Given information:
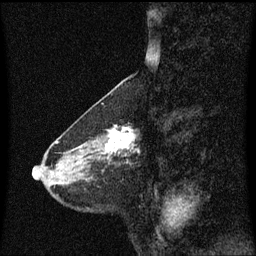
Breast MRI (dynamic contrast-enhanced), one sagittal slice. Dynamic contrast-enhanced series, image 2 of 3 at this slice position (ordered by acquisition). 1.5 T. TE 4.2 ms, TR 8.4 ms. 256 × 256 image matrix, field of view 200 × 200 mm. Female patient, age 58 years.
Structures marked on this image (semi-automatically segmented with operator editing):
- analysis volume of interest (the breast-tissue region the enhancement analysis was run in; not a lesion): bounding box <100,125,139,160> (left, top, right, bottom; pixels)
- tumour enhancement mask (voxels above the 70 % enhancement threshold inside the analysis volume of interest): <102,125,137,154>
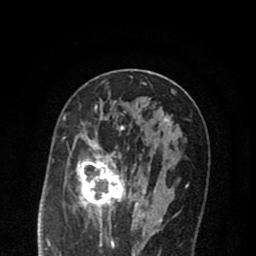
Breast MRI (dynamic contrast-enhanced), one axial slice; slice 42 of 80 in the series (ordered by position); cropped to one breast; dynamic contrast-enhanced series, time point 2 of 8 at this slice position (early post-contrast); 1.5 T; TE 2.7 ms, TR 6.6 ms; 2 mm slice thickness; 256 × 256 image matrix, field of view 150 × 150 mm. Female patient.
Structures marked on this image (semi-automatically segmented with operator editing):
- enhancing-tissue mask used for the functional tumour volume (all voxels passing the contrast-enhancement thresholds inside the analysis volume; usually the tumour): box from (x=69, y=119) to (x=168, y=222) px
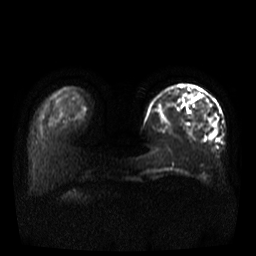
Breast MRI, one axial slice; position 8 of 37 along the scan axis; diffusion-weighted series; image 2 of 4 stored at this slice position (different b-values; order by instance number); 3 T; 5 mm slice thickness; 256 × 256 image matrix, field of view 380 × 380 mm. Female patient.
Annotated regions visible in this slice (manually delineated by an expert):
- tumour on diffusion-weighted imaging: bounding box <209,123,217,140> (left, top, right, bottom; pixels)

==

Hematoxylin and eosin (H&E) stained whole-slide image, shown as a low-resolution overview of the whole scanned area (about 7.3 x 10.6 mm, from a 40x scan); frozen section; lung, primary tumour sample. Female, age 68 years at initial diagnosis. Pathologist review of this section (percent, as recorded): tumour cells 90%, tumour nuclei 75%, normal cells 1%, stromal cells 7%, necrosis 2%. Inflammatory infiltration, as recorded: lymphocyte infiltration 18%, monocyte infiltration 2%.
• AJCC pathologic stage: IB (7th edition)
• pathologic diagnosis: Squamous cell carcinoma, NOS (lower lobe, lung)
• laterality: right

...

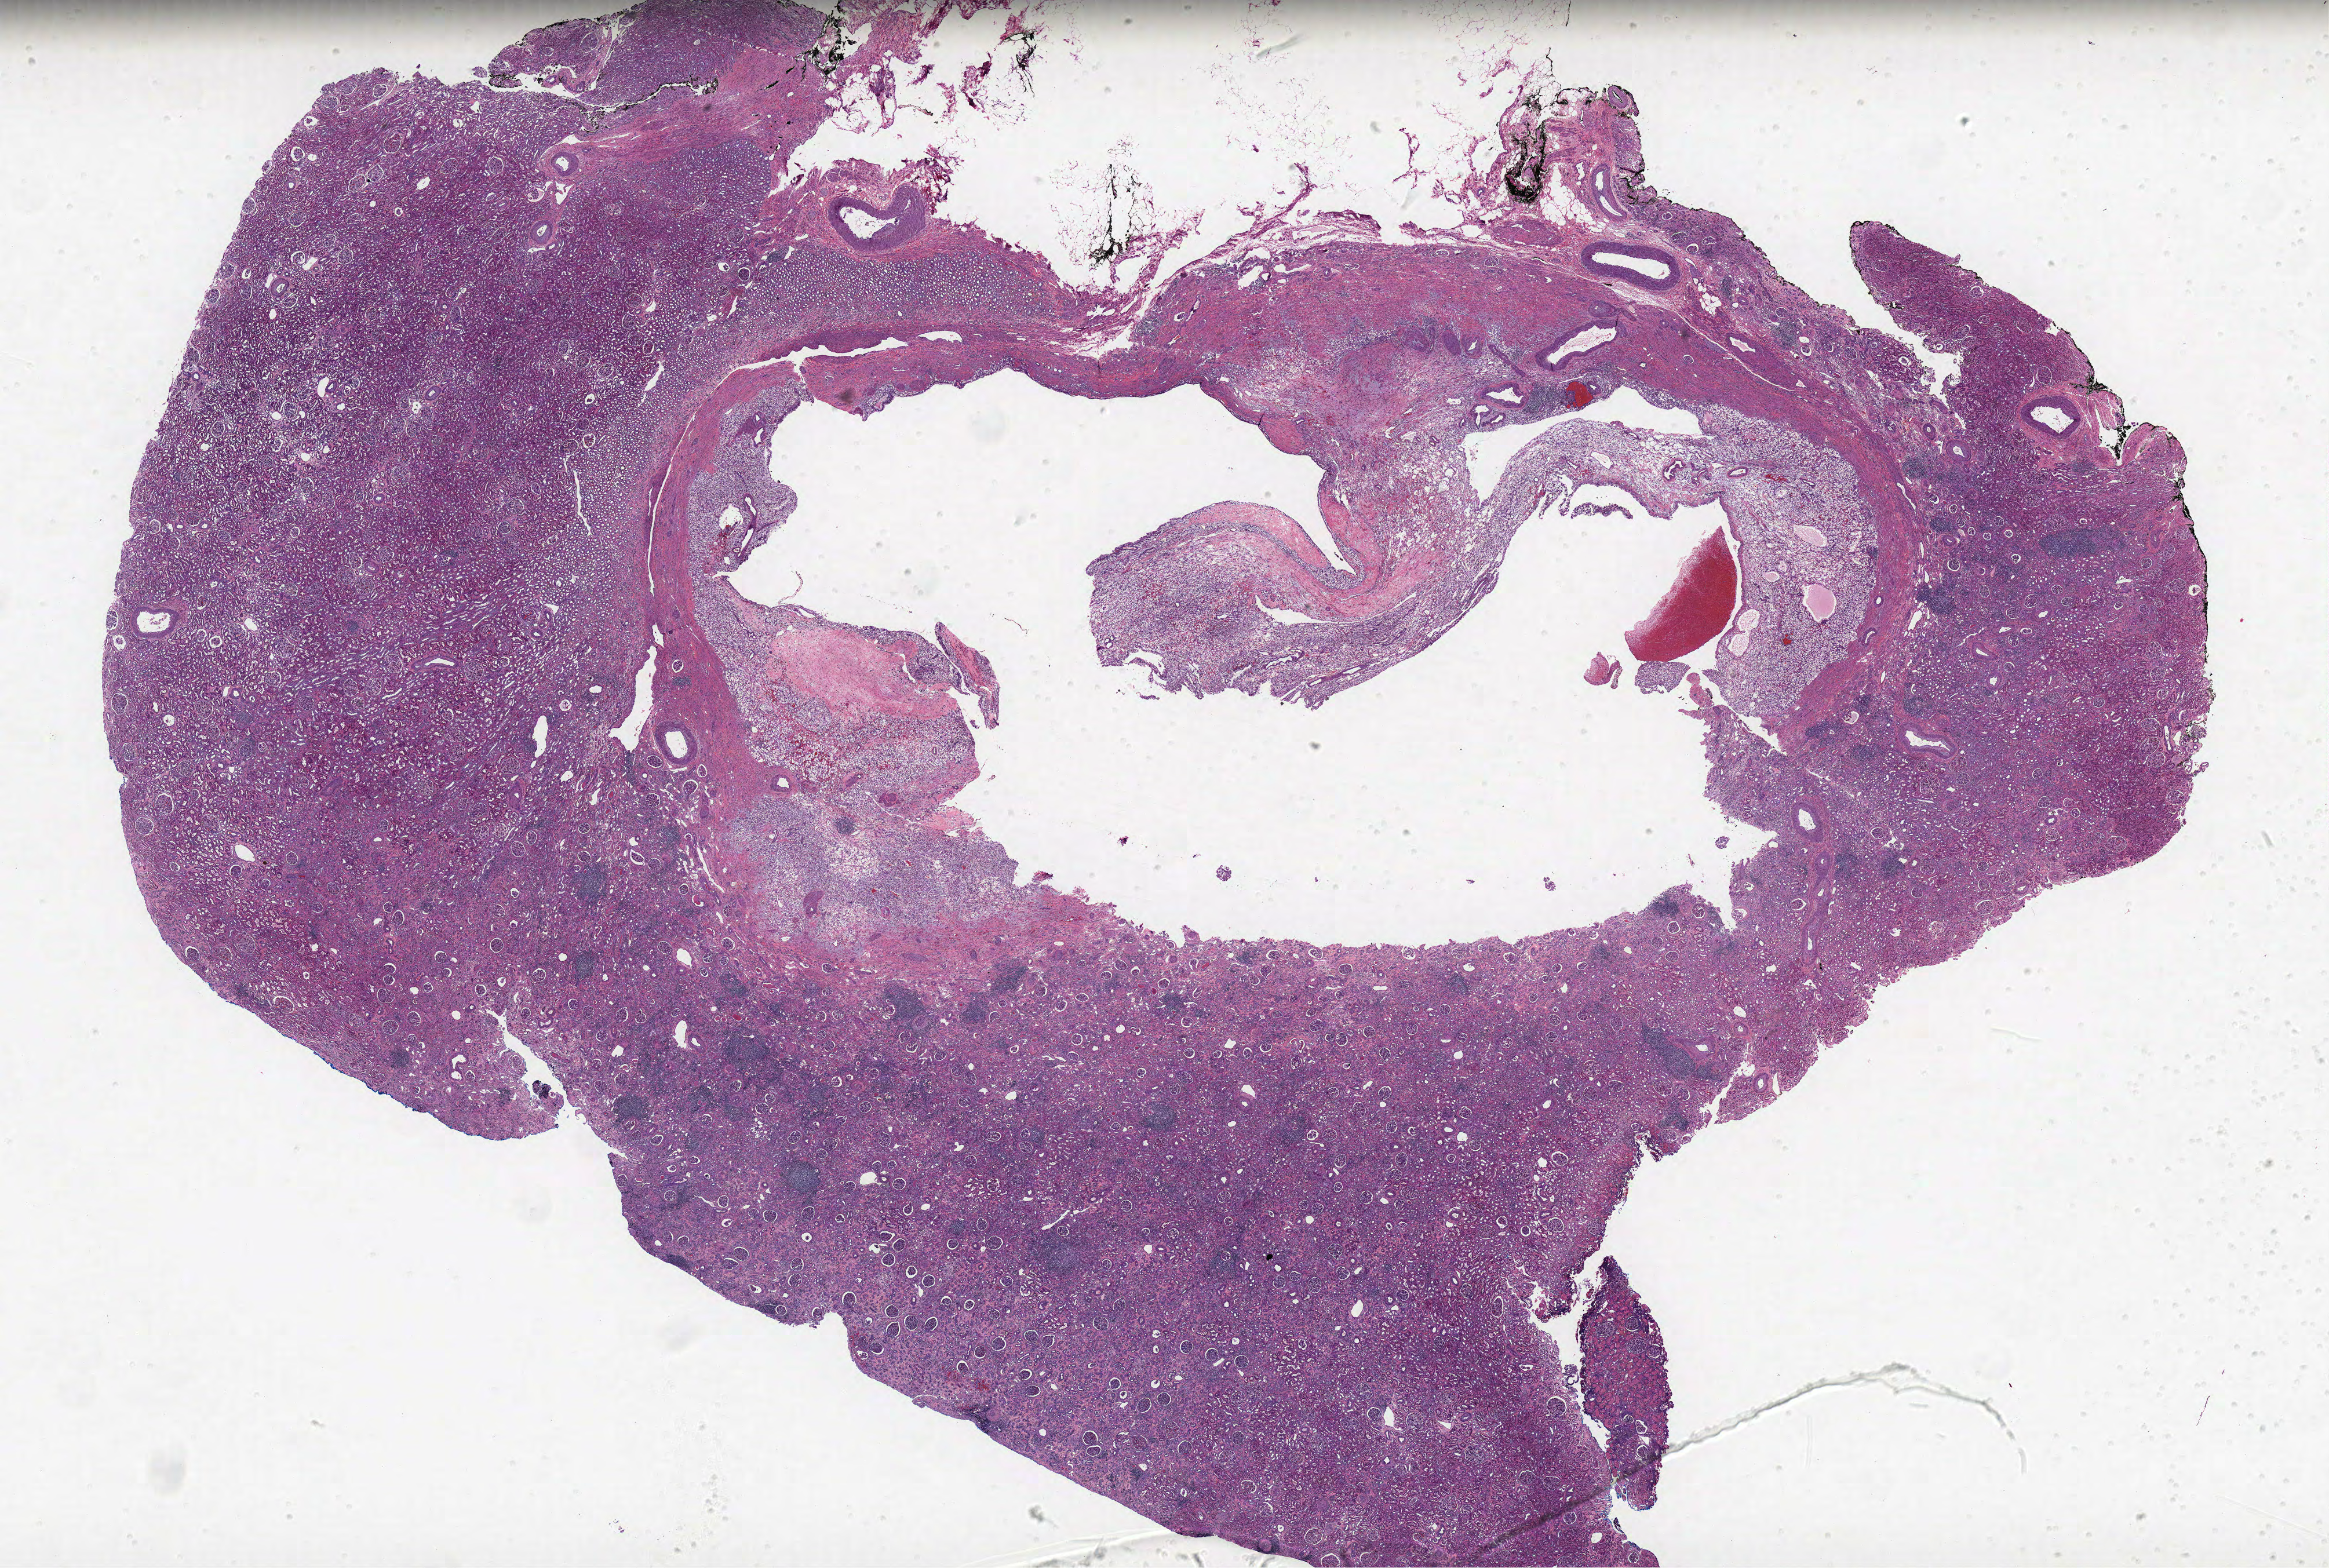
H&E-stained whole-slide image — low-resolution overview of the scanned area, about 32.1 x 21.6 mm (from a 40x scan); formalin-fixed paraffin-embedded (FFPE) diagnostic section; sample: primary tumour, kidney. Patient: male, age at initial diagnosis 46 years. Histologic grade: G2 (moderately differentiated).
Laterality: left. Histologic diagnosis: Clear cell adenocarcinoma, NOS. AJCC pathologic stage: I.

Requirement:
Please repeat, exactly as written, the lines in the records above, starting with the one that has "Breast MRI (dynamic contrast-enhanced), one axial" and going on through the one that has "- tumour on". Pictures are to be left out.

Answer to this problem:
Breast MRI (dynamic contrast-enhanced), one axial slice; slice 42 of 80 in the series (ordered by position); cropped to one breast; dynamic contrast-enhanced series, time point 2 of 8 at this slice position (early post-contrast); 1.5 T; TE 2.7 ms, TR 6.6 ms; 2 mm slice thickness; 256 × 256 image matrix, field of view 150 × 150 mm. Female patient.
Structures marked on this image (semi-automatically segmented with operator editing):
- enhancing-tissue mask used for the functional tumour volume (all voxels passing the contrast-enhancement thresholds inside the analysis volume; usually the tumour): box from (x=69, y=119) to (x=168, y=222) px
Breast MRI, one axial slice; position 8 of 37 along the scan axis; diffusion-weighted series; image 2 of 4 stored at this slice position (different b-values; order by instance number); 3 T; 5 mm slice thickness; 256 × 256 image matrix, field of view 380 × 380 mm. Female patient.
Annotated regions visible in this slice (manually delineated by an expert):
- tumour on diffusion-weighted imaging: bounding box <209,123,217,140> (left, top, right, bottom; pixels)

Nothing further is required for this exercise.